Just because you put it in the prompt doesn't mean it's okay; a real person may suddenly be generated and your heart may stop.
"blush" This tag may be effective as it forces an anime style.
■cfg 3-5 is recommended.
■It is thought that it would be difficult to add tags that have not been fine-tuned to basic U-net, but it may be possible to use animagine's tag rules. There were also anime characters whose reproducibility was slightly better.
■Since u-net has not been fine-tuned, the fundamental generation quality has not changed.
■There were some anime characters whose recognition rate increased when they were completely replaced with the text encoder of anime-xl-3.1, but the number of characters that looked more realistic increased, so this combination ratio was adopted.
■If you try hard, you will be able to generate another person who slightly resembles the anime character.Who does the character in the sample image look like? I worked really hard on it. LOL!
There are some images with poor reproducibility, but please forgive me!
Don't expect too much!
For some reason, there seems to be a lot of pink hair, right? Don't worry about it...

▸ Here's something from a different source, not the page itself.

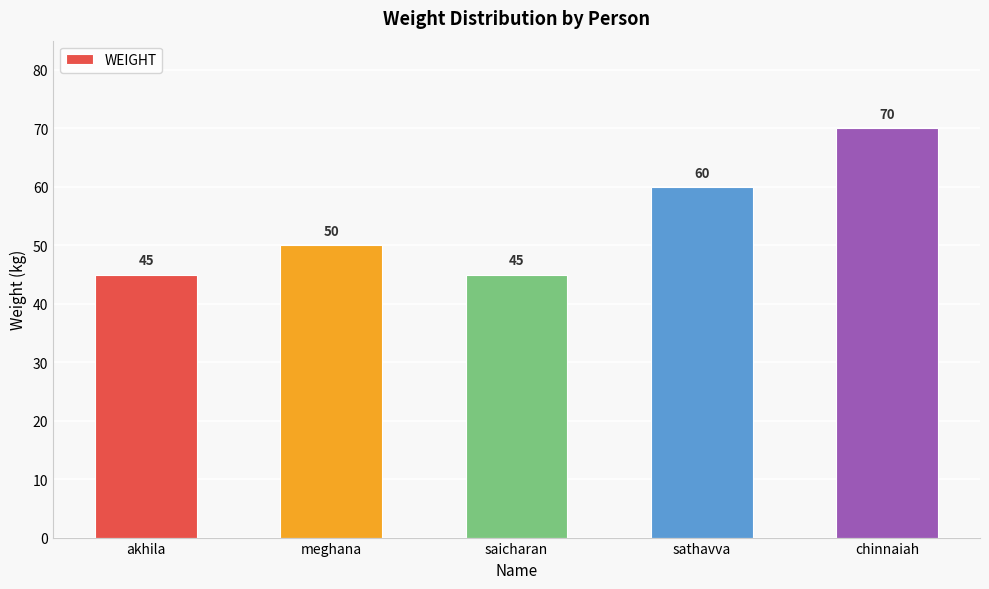

What is the difference between the maximum and minimum values?

25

If I come up with something good other than anime characters, I'll post it.
Surprisingly, there were some characters that could be generated using my model without merging. why? playground_v2 may have known this from the beginning.
I don't even know which characters can be created...
I'm currently working hard to create sample images, but the anime characters that come to mind are probably from famous works.
I think it's included in the playground dataset, so if you're lucky you might be able to generate other characters as well.
Perhaps it can be generated using a model other than this merge model.